DATASET ENTRIES:

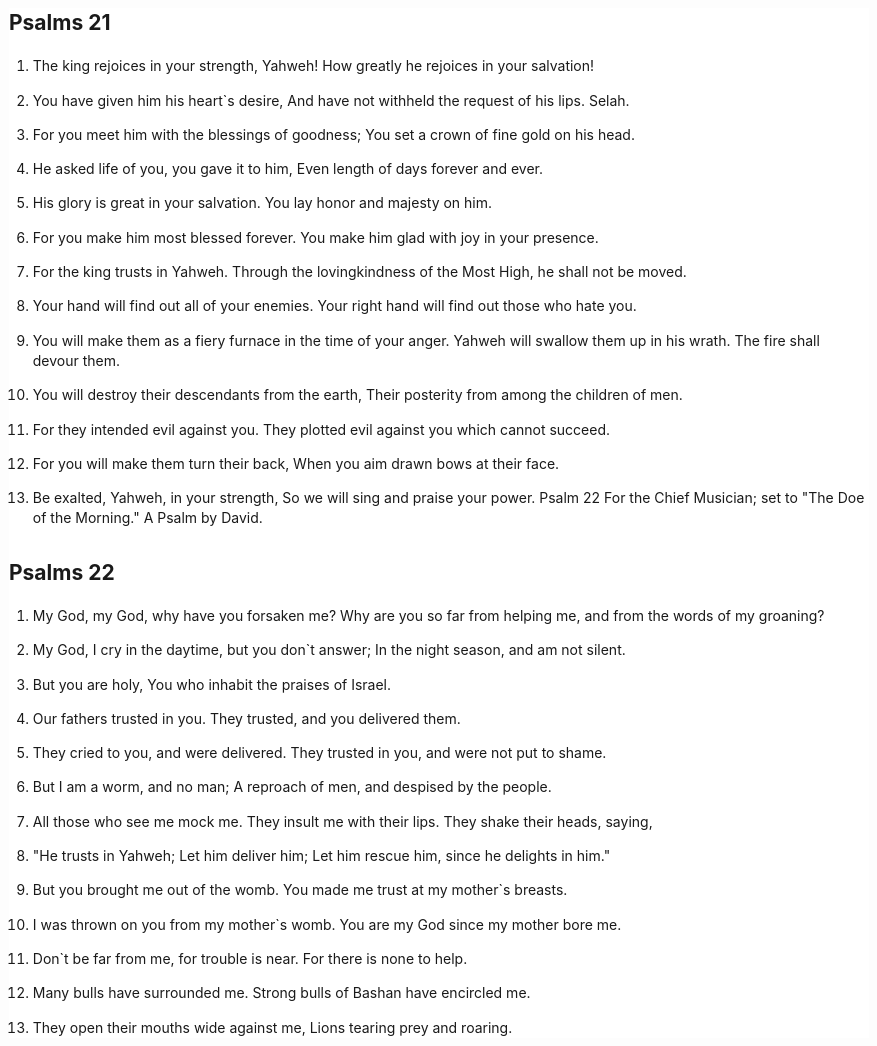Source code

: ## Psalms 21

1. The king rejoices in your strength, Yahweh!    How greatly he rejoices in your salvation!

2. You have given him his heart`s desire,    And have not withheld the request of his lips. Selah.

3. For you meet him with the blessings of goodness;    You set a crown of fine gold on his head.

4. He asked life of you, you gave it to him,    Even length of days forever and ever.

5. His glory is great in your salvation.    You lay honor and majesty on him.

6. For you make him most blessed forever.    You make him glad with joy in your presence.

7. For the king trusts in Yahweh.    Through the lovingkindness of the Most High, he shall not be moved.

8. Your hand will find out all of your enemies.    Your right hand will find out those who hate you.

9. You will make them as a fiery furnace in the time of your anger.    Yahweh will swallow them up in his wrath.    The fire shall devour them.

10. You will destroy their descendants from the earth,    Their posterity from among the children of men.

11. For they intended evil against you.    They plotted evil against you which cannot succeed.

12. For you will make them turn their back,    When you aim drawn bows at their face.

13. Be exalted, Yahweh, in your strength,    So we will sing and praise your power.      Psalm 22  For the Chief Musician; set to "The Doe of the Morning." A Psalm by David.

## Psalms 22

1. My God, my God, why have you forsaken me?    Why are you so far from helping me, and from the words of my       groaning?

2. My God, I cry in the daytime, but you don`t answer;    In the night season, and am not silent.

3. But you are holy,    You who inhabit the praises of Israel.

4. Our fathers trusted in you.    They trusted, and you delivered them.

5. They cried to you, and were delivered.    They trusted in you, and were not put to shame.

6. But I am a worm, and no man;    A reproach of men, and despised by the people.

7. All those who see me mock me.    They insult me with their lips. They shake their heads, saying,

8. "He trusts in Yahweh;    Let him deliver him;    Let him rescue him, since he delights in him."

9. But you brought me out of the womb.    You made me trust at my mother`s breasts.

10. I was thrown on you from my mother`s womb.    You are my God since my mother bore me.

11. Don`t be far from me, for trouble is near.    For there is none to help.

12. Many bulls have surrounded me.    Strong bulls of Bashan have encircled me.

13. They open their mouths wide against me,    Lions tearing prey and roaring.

TASK DESCRIPTION: Copy all of the data above character for character, leaving out the pictures.

EXERCISE RESULT:
Source code

: ## Psalms 21

1. The king rejoices in your strength, Yahweh!    How greatly he rejoices in your salvation!

2. You have given him his heart`s desire,    And have not withheld the request of his lips. Selah.

3. For you meet him with the blessings of goodness;    You set a crown of fine gold on his head.

4. He asked life of you, you gave it to him,    Even length of days forever and ever.

5. His glory is great in your salvation.    You lay honor and majesty on him.

6. For you make him most blessed forever.    You make him glad with joy in your presence.

7. For the king trusts in Yahweh.    Through the lovingkindness of the Most High, he shall not be moved.

8. Your hand will find out all of your enemies.    Your right hand will find out those who hate you.

9. You will make them as a fiery furnace in the time of your anger.    Yahweh will swallow them up in his wrath.    The fire shall devour them.

10. You will destroy their descendants from the earth,    Their posterity from among the children of men.

11. For they intended evil against you.    They plotted evil against you which cannot succeed.

12. For you will make them turn their back,    When you aim drawn bows at their face.

13. Be exalted, Yahweh, in your strength,    So we will sing and praise your power.      Psalm 22  For the Chief Musician; set to "The Doe of the Morning." A Psalm by David.

## Psalms 22

1. My God, my God, why have you forsaken me?    Why are you so far from helping me, and from the words of my       groaning?

2. My God, I cry in the daytime, but you don`t answer;    In the night season, and am not silent.

3. But you are holy,    You who inhabit the praises of Israel.

4. Our fathers trusted in you.    They trusted, and you delivered them.

5. They cried to you, and were delivered.    They trusted in you, and were not put to shame.

6. But I am a worm, and no man;    A reproach of men, and despised by the people.

7. All those who see me mock me.    They insult me with their lips. They shake their heads, saying,

8. "He trusts in Yahweh;    Let him deliver him;    Let him rescue him, since he delights in him."

9. But you brought me out of the womb.    You made me trust at my mother`s breasts.

10. I was thrown on you from my mother`s womb.    You are my God since my mother bore me.

11. Don`t be far from me, for trouble is near.    For there is none to help.

12. Many bulls have surrounded me.    Strong bulls of Bashan have encircled me.

13. They open their mouths wide against me,    Lions tearing prey and roaring.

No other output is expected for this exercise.